TO DO: Without changing a single word, restate the entries below.
ENTRIES PROVIDED section start
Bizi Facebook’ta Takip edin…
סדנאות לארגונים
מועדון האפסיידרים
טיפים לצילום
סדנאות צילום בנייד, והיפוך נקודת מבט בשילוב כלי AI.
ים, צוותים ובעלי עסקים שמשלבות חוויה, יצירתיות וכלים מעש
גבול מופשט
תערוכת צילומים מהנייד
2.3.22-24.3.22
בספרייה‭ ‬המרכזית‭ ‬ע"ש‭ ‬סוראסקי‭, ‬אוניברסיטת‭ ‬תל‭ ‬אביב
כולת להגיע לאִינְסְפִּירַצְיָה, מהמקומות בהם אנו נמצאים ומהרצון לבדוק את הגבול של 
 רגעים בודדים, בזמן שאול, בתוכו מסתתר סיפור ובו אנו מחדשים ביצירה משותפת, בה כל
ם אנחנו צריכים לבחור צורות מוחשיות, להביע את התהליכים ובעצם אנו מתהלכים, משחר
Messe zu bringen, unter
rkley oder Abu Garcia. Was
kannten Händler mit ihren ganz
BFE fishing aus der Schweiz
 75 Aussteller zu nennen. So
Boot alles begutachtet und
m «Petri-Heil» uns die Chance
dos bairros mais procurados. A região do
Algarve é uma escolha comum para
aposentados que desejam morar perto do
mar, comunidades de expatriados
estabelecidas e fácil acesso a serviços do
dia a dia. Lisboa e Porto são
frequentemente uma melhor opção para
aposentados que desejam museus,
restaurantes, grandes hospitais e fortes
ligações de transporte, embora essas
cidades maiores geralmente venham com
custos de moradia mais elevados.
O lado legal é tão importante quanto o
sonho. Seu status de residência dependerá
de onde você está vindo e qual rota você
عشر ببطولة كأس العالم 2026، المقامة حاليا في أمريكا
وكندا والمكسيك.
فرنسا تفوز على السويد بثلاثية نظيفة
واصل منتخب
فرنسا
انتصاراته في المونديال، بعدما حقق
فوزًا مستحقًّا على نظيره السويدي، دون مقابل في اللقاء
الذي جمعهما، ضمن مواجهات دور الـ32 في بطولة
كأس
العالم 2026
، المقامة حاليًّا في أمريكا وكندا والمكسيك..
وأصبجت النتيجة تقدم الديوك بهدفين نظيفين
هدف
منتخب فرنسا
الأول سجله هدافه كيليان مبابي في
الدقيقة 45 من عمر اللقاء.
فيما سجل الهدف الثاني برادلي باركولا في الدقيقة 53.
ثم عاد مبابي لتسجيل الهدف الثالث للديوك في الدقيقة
ENTRIES PROVIDED section end
EXERCISE ANSWER:
Bizi Facebook’ta Takip edin…
סדנאות לארגונים
מועדון האפסיידרים
טיפים לצילום
סדנאות צילום בנייד, והיפוך נקודת מבט בשילוב כלי AI.
ים, צוותים ובעלי עסקים שמשלבות חוויה, יצירתיות וכלים מעש
גבול מופשט
תערוכת צילומים מהנייד
2.3.22-24.3.22
בספרייה‭ ‬המרכזית‭ ‬ע"ש‭ ‬סוראסקי‭, ‬אוניברסיטת‭ ‬תל‭ ‬אביב
כולת להגיע לאִינְסְפִּירַצְיָה, מהמקומות בהם אנו נמצאים ומהרצון לבדוק את הגבול של 
 רגעים בודדים, בזמן שאול, בתוכו מסתתר סיפור ובו אנו מחדשים ביצירה משותפת, בה כל
ם אנחנו צריכים לבחור צורות מוחשיות, להביע את התהליכים ובעצם אנו מתהלכים, משחר
Messe zu bringen, unter
rkley oder Abu Garcia. Was
kannten Händler mit ihren ganz
BFE fishing aus der Schweiz
 75 Aussteller zu nennen. So
Boot alles begutachtet und
m «Petri-Heil» uns die Chance
dos bairros mais procurados. A região do
Algarve é uma escolha comum para
aposentados que desejam morar perto do
mar, comunidades de expatriados
estabelecidas e fácil acesso a serviços do
dia a dia. Lisboa e Porto são
frequentemente uma melhor opção para
aposentados que desejam museus,
restaurantes, grandes hospitais e fortes
ligações de transporte, embora essas
cidades maiores geralmente venham com
custos de moradia mais elevados.
O lado legal é tão importante quanto o
sonho. Seu status de residência dependerá
de onde você está vindo e qual rota você
عشر ببطولة كأس العالم 2026، المقامة حاليا في أمريكا
وكندا والمكسيك.
فرنسا تفوز على السويد بثلاثية نظيفة
واصل منتخب
فرنسا
انتصاراته في المونديال، بعدما حقق
فوزًا مستحقًّا على نظيره السويدي، دون مقابل في اللقاء
الذي جمعهما، ضمن مواجهات دور الـ32 في بطولة
كأس
العالم 2026
، المقامة حاليًّا في أمريكا وكندا والمكسيك..
وأصبجت النتيجة تقدم الديوك بهدفين نظيفين
هدف
منتخب فرنسا
الأول سجله هدافه كيليان مبابي في
الدقيقة 45 من عمر اللقاء.
فيما سجل الهدف الثاني برادلي باركولا في الدقيقة 53.
ثم عاد مبابي لتسجيل الهدف الثالث للديوك في الدقيقة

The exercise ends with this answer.